21 Schin. Zij horen, dat ik zucht, maar ik heb geen trooster; al mijn vijanden horen mijn kwaad; en zij zijn vrolijk, dat Gij het gedaan hebt; als Gij den dag zult voortgebracht hebben, dien Gij uitgeroepen hebt, zo zullen zij zijn, gelijk ik ben.

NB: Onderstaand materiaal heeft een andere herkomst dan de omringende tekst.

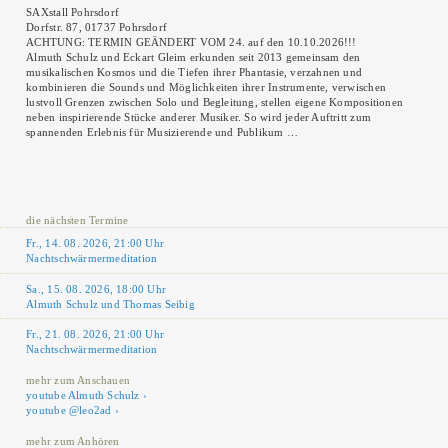
SAXstall Pohrsdorf
Dorfstr. 87, 01737 Pohrsdorf
ACHTUNG: TERMIN GEÄNDERT VOM 24. auf den 10.10.2026!!!
Almuth Schulz und Eckart Gleim erkunden seit 2013 gemeinsam den
musikalischen Kosmos und die Tiefen ihrer Phantasie, verzahnen und
kombinieren die Sounds und Möglichkeiten ihrer Instrumente, verwischen
lustvoll Grenzen zwischen Solo und Begleitung, stellen eigene Kompositionen
neben inspirierende Stücke anderer Musiker. So wird jeder Auftritt zum
spannenden Erlebnis für Musizierende und Publikum …
die nächsten Termine
Fr., 14. 08. 2026, 21:00 Uhr
Nachtschwärmermeditation
Sa., 15. 08. 2026, 18:00 Uhr
Almuth Schulz und Thomas Seibig
Fr., 21. 08. 2026, 21:00 Uhr
Nachtschwärmermeditation
mehr zum Anschauen
youtube Almuth Schulz
youtube @leo2ad
mehr zum Anhören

“Vanhu vakanzwa kugomera kwangu, asi hakuna anondinyaradza. Vavengi vangu vose vakanzwa kutambura kwangu; vanofara nezvamakaita. Dai mauyisa henyu zuva ramakazivisa kuti vagofanana nemi.
22 Thau. Laat al hun kwaad voor Uw aangezicht komen, en doe hun, gelijk als Gij mij gedaan hebt vanwege al mijn overtredingen; want mijn zuchtingen zijn vele, en mijn hart is mat.
“Zvakaipa zvavo zvose ngazviuye pamberi penyu; muvaitire sezvamakaita kwandiri nokuda kwezvivi zvangu zvose. Kugomera kwangu kwawanda, uye mwoyo wangu wapera simba.”